WORK REQUEST :: Repeat all of the records word for word, but skip any picture.

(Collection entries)
----------------------------------------
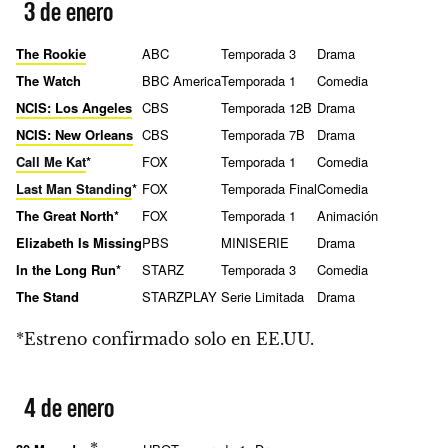
3 de enero
The Rookie
ABC
Temporada 3
Drama
The Watch
BBC America
Temporada 1
Comedia
NCIS: Los Angeles
CBS
Temporada 12B
Drama
NCIS: New Orleans
CBS
Temporada 7B
Drama
Call Me Kat
*
FOX
Temporada 1
Comedia
Last Man Standing
*
FOX
Temporada Final
Comedia
The Great North*
FOX
Temporada 1
Animación
Elizabeth Is Missing
PBS
MINISERIE
Drama
In the Long Run*
STARZ
Temporada 3
Comedia
The Stand
STARZPLAY
Serie Limitada
Drama
*Estreno confirmado solo en EE.UU.
4 de enero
----------------------------------------
OUTPUT FOR THIS EXERCISE ::
3 de enero
The Rookie
ABC
Temporada 3
Drama
The Watch
BBC America
Temporada 1
Comedia
NCIS: Los Angeles
CBS
Temporada 12B
Drama
NCIS: New Orleans
CBS
Temporada 7B
Drama
Call Me Kat
*
FOX
Temporada 1
Comedia
Last Man Standing
*
FOX
Temporada Final
Comedia
The Great North*
FOX
Temporada 1
Animación
Elizabeth Is Missing
PBS
MINISERIE
Drama
In the Long Run*
STARZ
Temporada 3
Comedia
The Stand
STARZPLAY
Serie Limitada
Drama
*Estreno confirmado solo en EE.UU.
4 de enero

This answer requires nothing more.